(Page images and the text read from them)
#####
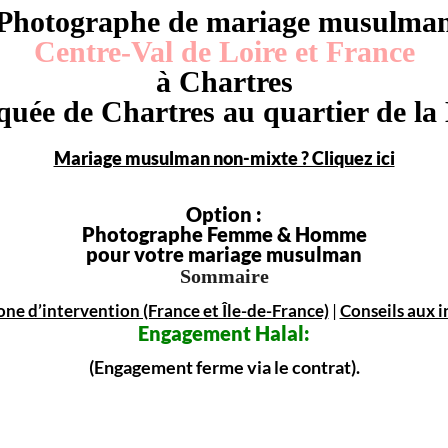
Photographe de mariage musulma
Centre-Val de Loire et France
à Chartres
quée de Chartres au quartier de la
Mariage musulman non-mixte ? Cliquez ici
Option :
Photographe Femme & Homme
pour votre mariage musulman
Sommaire
one d’intervention (France et Île-de-France)
|
Conseils aux i
Engagement
Halal:
(Engagement ferme via le contrat).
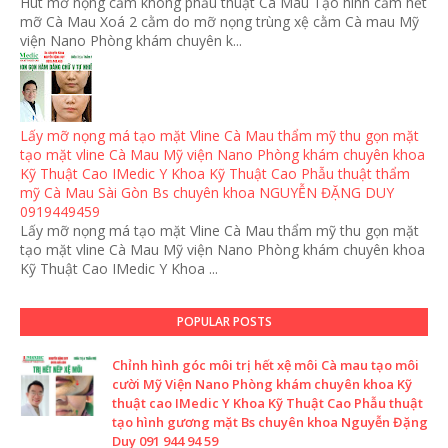
Hút mỡ nọng cằm không phẫu thuật Cà Mau Tạo hình cằm hết
mỡ Cà Mau Xoá 2 cằm do mỡ nọng trùng xệ cằm Cà mau Mỹ
viện Nano Phòng khám chuyên k...
Lấy mỡ nọng má tạo mặt Vline Cà Mau thẩm mỹ thu gọn mặt
tạo mặt vline Cà Mau Mỹ viện Nano Phòng khám chuyên khoa
Kỹ Thuật Cao IMedic Y Khoa Kỹ Thuật Cao Phẫu thuật thẩm
mỹ Cà Mau Sài Gòn Bs chuyên khoa NGUYỄN ĐẶNG DUY
0919449459
Lấy mỡ nọng má tạo mặt Vline Cà Mau thẩm mỹ thu gọn mặt
tạo mặt vline Cà Mau Mỹ viện Nano Phòng khám chuyên khoa
Kỹ Thuật Cao IMedic Y Khoa ...
POPULAR POSTS
Chỉnh hình góc môi trị hết xệ môi Cà mau tạo môi
cười Mỹ Viện Nano Phòng khám chuyên khoa Kỹ
thuật cao IMedic Y Khoa Kỹ Thuật Cao Phẫu thuật
tạo hình gương mặt Bs chuyên khoa Nguyễn Đặng
Duy 091 944 94 59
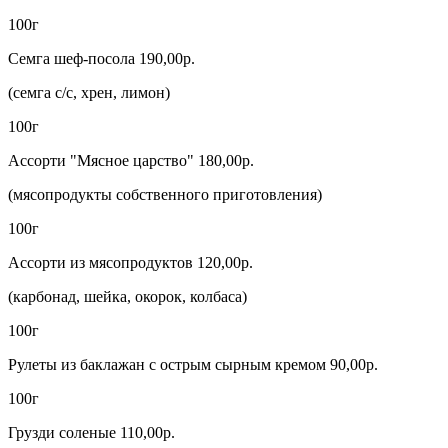
100г
Семга шеф-посола 190,00р.
(семга с/с, хрен, лимон)
100г
Ассорти "Мясное царство" 180,00р.
(мясопродукты собственного приготовления)
100г
Ассорти из мясопродуктов 120,00р.
(карбонад, шейка, окорок, колбаса)
100г
Рулеты из баклажан с острым сырным кремом 90,00р.
100г
Грузди соленые 110,00р.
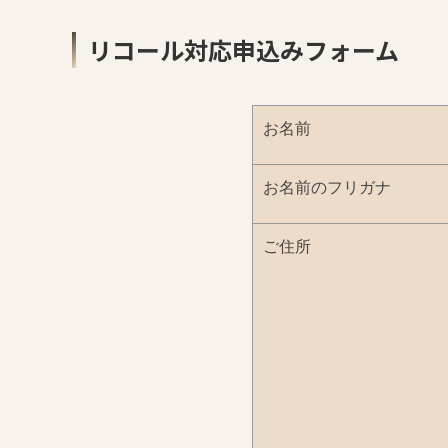
リコール対応申込みフォーム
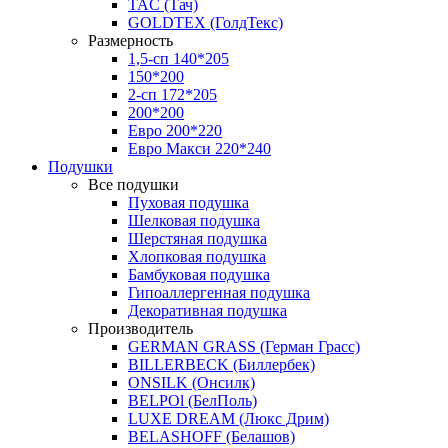
TAC (Тач)
GOLDTEX (ГолдТекс)
Размерность
1,5-сп 140*205
150*200
2-сп 172*205
200*200
Евро 200*220
Евро Макси 220*240
Подушки
Все подушки
Пуховая подушка
Шелковая подушка
Шерстяная подушка
Хлопковая подушка
Бамбуковая подушка
Гипоаллергенная подушка
Декоративная подушка
Производитель
GERMAN GRASS (Герман Грасс)
BILLERBECK (Биллербек)
ONSILK (Онсилк)
BELPOl (БелПоль)
LUXE DREAM (Люкс Дрим)
BELASHOFF (Белашов)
#####
• WHAT TO WORK ON: Return every line of text read from the pages in the records, unchanged and in the same order, leaving the pictures out.

• PROBLEM SOLUTION:
Photographe de mariage musulma
Centre-Val de Loire et France
à Chartres
quée de Chartres au quartier de la
Mariage musulman non-mixte ? Cliquez ici
Option :
Photographe Femme & Homme
pour votre mariage musulman
Sommaire
one d’intervention (France et Île-de-France)
|
Conseils aux i
Engagement
Halal:
(Engagement ferme via le contrat).
Hút mỡ nọng cằm không phẫu thuật Cà Mau Tạo hình cằm hết
mỡ Cà Mau Xoá 2 cằm do mỡ nọng trùng xệ cằm Cà mau Mỹ
viện Nano Phòng khám chuyên k...
Lấy mỡ nọng má tạo mặt Vline Cà Mau thẩm mỹ thu gọn mặt
tạo mặt vline Cà Mau Mỹ viện Nano Phòng khám chuyên khoa
Kỹ Thuật Cao IMedic Y Khoa Kỹ Thuật Cao Phẫu thuật thẩm
mỹ Cà Mau Sài Gòn Bs chuyên khoa NGUYỄN ĐẶNG DUY
0919449459
Lấy mỡ nọng má tạo mặt Vline Cà Mau thẩm mỹ thu gọn mặt
tạo mặt vline Cà Mau Mỹ viện Nano Phòng khám chuyên khoa
Kỹ Thuật Cao IMedic Y Khoa ...
POPULAR POSTS
Chỉnh hình góc môi trị hết xệ môi Cà mau tạo môi
cười Mỹ Viện Nano Phòng khám chuyên khoa Kỹ
thuật cao IMedic Y Khoa Kỹ Thuật Cao Phẫu thuật
tạo hình gương mặt Bs chuyên khoa Nguyễn Đặng
Duy 091 944 94 59
100г
Семга шеф-посола 190,00р.
(семга с/с, хрен, лимон)
100г
Ассорти "Мясное царство" 180,00р.
(мясопродукты собственного приготовления)
100г
Ассорти из мясопродуктов 120,00р.
(карбонад, шейка, окорок, колбаса)
100г
Рулеты из баклажан с острым сырным кремом 90,00р.
100г
Грузди соленые 110,00р.
リコール対応申込みフォーム
TAC (Тач)
GOLDTEX (ГолдТекс)
Размерность
1,5-сп 140*205
150*200
2-сп 172*205
200*200
Евро 200*220
Евро Макси 220*240
Подушки
Все подушки
Пуховая подушка
Шелковая подушка
Шерстяная подушка
Хлопковая подушка
Бамбуковая подушка
Гипоаллергенная подушка
Декоративная подушка
Производитель
GERMAN GRASS (Герман Грасс)
BILLERBECK (Биллербек)
ONSILK (Онсилк)
BELPOl (БелПоль)
LUXE DREAM (Люкс Дрим)
BELASHOFF (Белашов)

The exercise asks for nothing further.